SPSS (IBM Corp., 2022) software was used for comparison of group characteristics as well as correlation and regression analysis. All results were considered to be significant atpcorr < .05 after correcting for multiple comparisons using Bonferroni-correction. Characteristics of the participant groups were summarized using mean and standard deviation for continuous variables and percentage for categorial variables. Variables were tested for normal distribution using Shapiro-Wilk-Test. Age and clinical scores were compared between all groups using ANOVA. Between patient groups duration of illness and clinical scores were compared using Mann-Whitney-U -test. Differences in the distribution of sex and medication were assessed using χ2 -tests.
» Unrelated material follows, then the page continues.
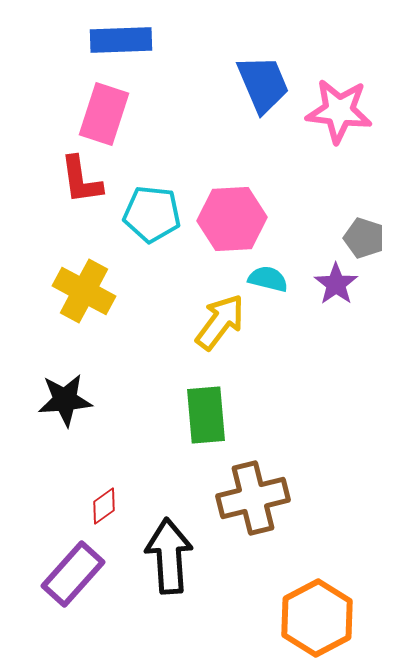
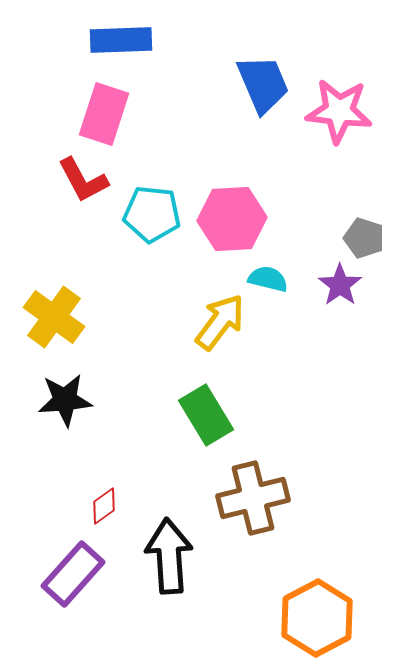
red L-shape: moved 2 px right; rotated 20 degrees counterclockwise
purple star: moved 4 px right, 1 px down
yellow cross: moved 30 px left, 26 px down; rotated 8 degrees clockwise
green rectangle: rotated 26 degrees counterclockwise
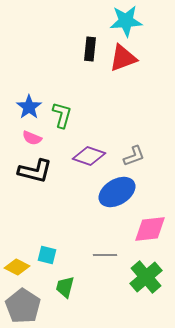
To further investigate the nature of the relationship of RSFC-values and symptom severity, we performed regression analyses using linear models, for all clusters found to be significant within the patient group (MDD and MDD+AD). Mean beta values were used as dependent variables and severity of symptoms as measured by BDI-II and BAI-scores as independent variables. Additionally, since an effect of pharmacotherapy on RFSC has commonly been found (Rolls et al., 2019), we performed an independent-sample-t-test within the patient group, testing for a difference in RSFC-values between medication groups. Bonferroni-correction was used to correct for multiple comparisons.